Analyzing where Bo Horvat fits in with the New York Islanders

The New York Islanders pulled off a stunner Monday afternoon, acquiring Vancouver Canucks captain Bo Horvat for Anthony Beauvillier, Aatu Raty and a conditional first-round draft pick.

On pace to score a career-high 52 goals, Horvat provides the Islanders with a much-needed infusion of offence. Despite winning their past two games, the Islanders are 3-7-3 since Jan. 5, averaging 1.69 goals per game over that span. Overall, they rank 25th in actual (2.85) and expected (2.72) goals per game.

New York’s top scorers have disappeared for long stretches. Brock Nelson, who shared the team lead in goals (19) before Horvat’s arrival, has four in his past 20 games. Mathew Barzal went goalless in 10 consecutive games before scoring in the Islanders’ most recent outing.

Horvat, meanwhile, has not gone longer than four games without a goal this season. He thrives in high-traffic areas, scoring 18 of his 31 goals from the inner slot and leading the NHL with 10 deflection goals.

Islanders general manager Lou Lamoriello pointed to the team’s miserable power play, which is mired in a 3-for-50 slump and ranks 31st in the league, as a reason for the trade.

Horvat has taken (197) and won (127) more offensive-zone faceoffs on the power play than any other player — a rate of 64.5 per cent. The Islanders have won 54.8 per cent of their offensive-zone faceoffs on the power play, 19th in the league. Forty of Horvat’s faceoff wins have led to shots on net before the puck leaves the zone, the same amount the Islanders have as a team this season.

Horvat should immediately join the Islanders’ top power-play unit with Barzal, Nelson, Anders Lee and Noah Dobson. New York’s top unit in minutes played, which includes those four players and Jean-Gabriel Pageau, has been on the ice for 11 goals in 95:19 of ice time.
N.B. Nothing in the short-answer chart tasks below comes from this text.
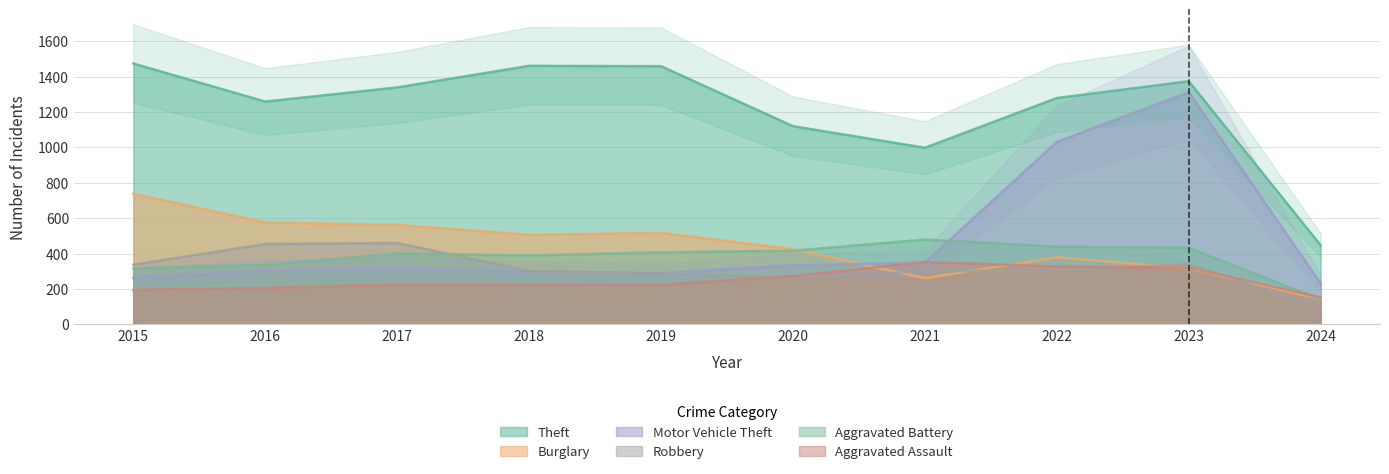

Reading left to right, transcribe all the data shown in this chart.

Theft: 1474	1259	1339	1461	1459	1120	998	1279	1374	447
Burglary: 738	576	562	506	517	425	261	379	317	143
Motor Vehicle Theft: 263	304	312	298	290	333	348	1031	1312	231
Robbery: 337	454	460	301	287	263	300	304	341	94
Aggravated Battery: 316	336	400	389	407	416	479	439	432	141
Aggravated Assault: 194	206	225	225	223	273	352	327	320	153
Horvat has 11 power-play goals on his own.

“There’s no question in my mind that he should help our power play,” Lamoriello told reporters. “That’s what we like the most about Bo’s game — his power-play success and how he knows where to go and where to be at the right time.”
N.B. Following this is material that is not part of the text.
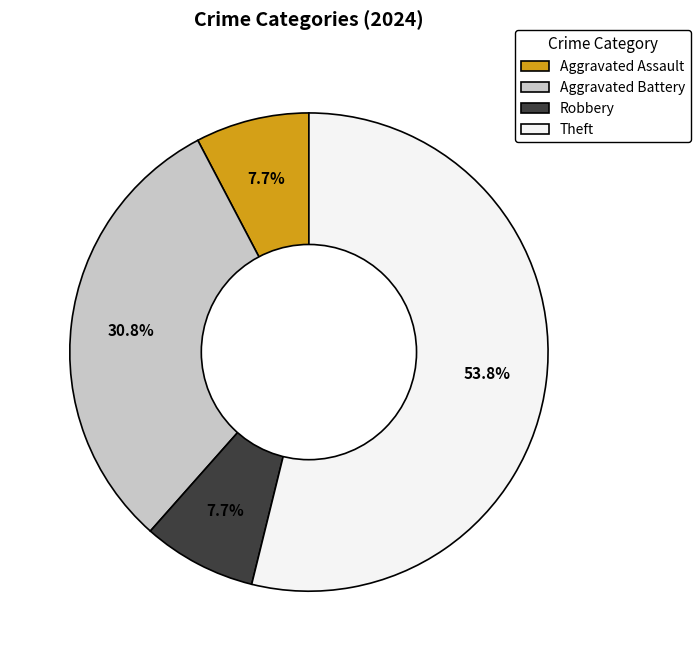

Is the sum of Aggravated Assault and Theft greater than half?

Yes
Lamoriello deferred questions about where Horvat will play at even strength to coach Lane Lambert, but it is possible that Barzal could shift to the wing on the top line.

“If you had a choice of having too many wings or too many centres, there’s not even a question of what the answer is,” Lamoriello said. “Centres can always adapt, but wingers can’t adapt to centre ice.”

Barzal is a dynamic playmaker who drives possession at a high level. He leads all forwards with 354 defensive-zone carry-outs and is sixth at the position with 309 offensive-zone carry-ins.

With all due respect to Josh Bailey and Oliver Wahlstrom, Barzal’s most common linemates this season, neither compares to Horvat as an offensive threat. Horvat could help Barzal reach a higher gear.

The Islanders, who are two points out of the second wild-card spot in the Eastern Conference, view Horvat as the type of player who can turn around their season. He will certainly help, but how much is unclear.